Absolutely. That’s one of the unique aspects of investing through Alumni Ventures.
For instance, one of our portfolio companies in AI was looking for introductions to Fortune 500 execs, and we were actually able to mine and tap into our alumni community to connect them with senior executives at two Fortune 500 firms. Really, these early conversations helped accelerate their first enterprise contracts. And the alumni network often acts as an extension of the founding team’s business development efforts, which can be especially valuable in frontier spaces like this.
I see another question that’s just popped up:
“What’s the minimum investment amount to become an investor in the Deep Tech Fund, and what’s the timeline?”
The minimum investment amount is $10K, and I believe our first close is September 30th, 2025. You guys get a fee reduction, I believe, if you join the first close. So we encourage you to start the process early to confirm a spot.
Speaker 2:
Great. Thanks again for joining us today. If you are excited about this space and if you want to learn more, there are a couple of easy ways to take the next step.
You can visit our website for a deeper dive into the fund materials. We’ve put together lots of resources about how we invest, our track record, where we’re seeing opportunity in physical AI.
And if you prefer a more personal touch, you’re welcome to schedule a call with one of our senior partners. They can walk you through how the fund works and help you figure out if it’s the right fit for your goals.
Speaker 1:
Yeah, and as Naren mentioned earlier, if you’re already an investor with Alumni Ventures, we’re of course so glad to have you with us.

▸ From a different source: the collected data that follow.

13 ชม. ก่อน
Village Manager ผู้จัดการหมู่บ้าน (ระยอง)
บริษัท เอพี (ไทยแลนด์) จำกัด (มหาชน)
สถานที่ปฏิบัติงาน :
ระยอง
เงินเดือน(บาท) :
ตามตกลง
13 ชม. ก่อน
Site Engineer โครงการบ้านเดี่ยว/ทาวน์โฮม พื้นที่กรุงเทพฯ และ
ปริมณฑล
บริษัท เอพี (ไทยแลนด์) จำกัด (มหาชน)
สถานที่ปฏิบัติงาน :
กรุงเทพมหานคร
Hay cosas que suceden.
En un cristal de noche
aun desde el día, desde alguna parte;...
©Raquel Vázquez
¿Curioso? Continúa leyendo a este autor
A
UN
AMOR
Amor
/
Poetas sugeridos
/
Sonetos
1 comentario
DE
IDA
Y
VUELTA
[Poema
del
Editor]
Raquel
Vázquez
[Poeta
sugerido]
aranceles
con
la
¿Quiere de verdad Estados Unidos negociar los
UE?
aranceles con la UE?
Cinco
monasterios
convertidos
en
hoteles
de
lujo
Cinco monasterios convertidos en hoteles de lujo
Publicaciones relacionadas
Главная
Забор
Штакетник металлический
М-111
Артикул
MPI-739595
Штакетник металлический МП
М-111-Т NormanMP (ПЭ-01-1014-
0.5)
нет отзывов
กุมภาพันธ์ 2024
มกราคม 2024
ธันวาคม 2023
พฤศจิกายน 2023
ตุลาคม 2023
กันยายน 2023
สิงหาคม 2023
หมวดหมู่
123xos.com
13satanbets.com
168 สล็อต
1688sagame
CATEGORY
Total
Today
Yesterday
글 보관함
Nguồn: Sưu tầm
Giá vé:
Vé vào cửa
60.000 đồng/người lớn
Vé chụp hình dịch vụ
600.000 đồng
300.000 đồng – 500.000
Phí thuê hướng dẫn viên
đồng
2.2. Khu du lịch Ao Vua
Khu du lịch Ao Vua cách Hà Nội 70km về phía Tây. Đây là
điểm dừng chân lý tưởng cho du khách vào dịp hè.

Your account manager is here as your first call—whether you have a portfolio question, or you want help understanding performance, or just want to stay plugged in on what’s happening in this fund or others—they’re there to help.
And we hope that today kind of gave you a sense of why we’re excited about physical AI and why we believe now is the right time to be backing these category-defining companies in this space.
Speaker 2:
Yeah, I mean, we’re all quite excited by physical AI and the future, and we’re here to help investors—individuals just like you—to access these companies early and be part of that journey. So thanks again for being here with us, and thanks for your time.
About your presenters
Naren combines a technical engineering background with experience at startups and VC firms. Before joining AV, he worked with the investing team at venture firm Data Collective (DCVC) looking at frontier tech deals. Before that, he was a Program Manager at Apple and Tesla and has worked for multiple consumer startups. Naren received a BS and MS in mechanical engineering from Stanford University and an MBA from the Stanford Graduate School of Business. In his free time, he enjoys teaching golf to beginners and composing music.
Rupika is a dynamic investor who brings experience in venture capital, entrepreneurship, and investment banking. Her career spans both operating and investing roles, with particular expertise in emerging technologies.
Prior to joining Alumni Ventures, Rupika led corporate venture initiatives at Blockstream, a venture-backed Bitcoin infrastructure company, where she sourced and evaluated fintech investment opportunities while also managing product strategy for Blockstream Finance. Previously, she founded a search fund focused on investing in underserved communities, where she helped drive growth through strategic acquisitions, scaling the organization to over $60 million in revenue.
Her experience also includes investment banking at Bank of America, where she executed private equity transactions primarily across the technology and healthcare sectors, working on leveraged buyouts, IPOs, and M&A transactions.
Rupika holds an MBA from The Wharton School at the University of Pennsylvania and a BA from the University of California, San Diego. Based in the San Francisco Bay Area, she actively engages with the local startup ecosystem and enjoys exploring the region’s diverse restaurant scene.